I was sitting on the couch watching TV on Thursday night, 4/18 (after the FBI released photo's of who they believed were responsible for the bombings) when I got the text about an active shooter on MIT's campus. I almost lost it. I immediately called the Z center. They weren't sure what was going on or what to do, then I called my boss, the Director of Recreation. He didn't answer. I called the Aquatics Director. He answered - we decided I would try to call our Athletic Director and he was going to try and get a hold of someone in the building again. By this time, there was a breaking news report on TV. It was reported that an officer was shot outside of the Stata Center. A building I had walked by hours earlier, on the phone with my mom, just checking in. A building that also houses one of our Rec Centers on campus. By this point, after 10p, that facility had closed and staff had gone home. The Z Center was still open and would be until 11p. Eventually the entire campus was put into lock-down mode. No one leaves or enters a building. Also by this time, the AD and my boss were in the Z Center coordinating the lock-down and gathering anyone in the building into an interior space.
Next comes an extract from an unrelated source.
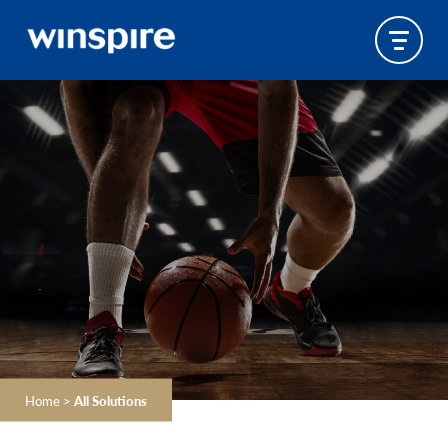
Home
>
All Solutions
There were there for hours. The search was on for the gunman (no one knew that there was any connection to the bombers until the early hours of the morning) was on going and ended up taking them to Watertown, a nearby suburb of Boston. There the shootout occurred between the 2 gunmen and police, I watched it live on TV. It was crazy, the entire night was just unimaginable.
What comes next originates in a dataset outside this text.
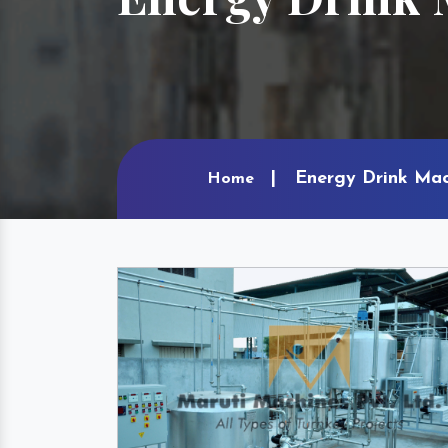
Energy Drink Mac
Home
I finally went to bed around 1am, at that point the media was reporting that Sean was killed in the line of duty at MIT, I was an emotional mess and physically exhausted. I texted my boss that I wasn't in any shape to be at work the next day. Around 5am, my phone rang, it was my dad. He was telling me to turn on the news... that the gunmen the night before were the marathon bombers and that one was still on the loose in Boston. The entire city was then put on lock-down. I couldn't believe it. I was parked on my couch all day watching TV. I couldn't pull myself away from it. Finally, after hours and hours of searching, the city lifted the lock-down and that's when it happened. Minutes later a man in Watertown went outside, a natural thing to do when you're finally allowed to, and he noticed the tarp on his boat as ripped, he quietly put a ladder next to it to check it out and he saw blood and what looked to be a body. He immediately called the police and the arrest was made.
This is my personal account of the Boston Marathon and MIT tragedies of April 15 - 19, 2013.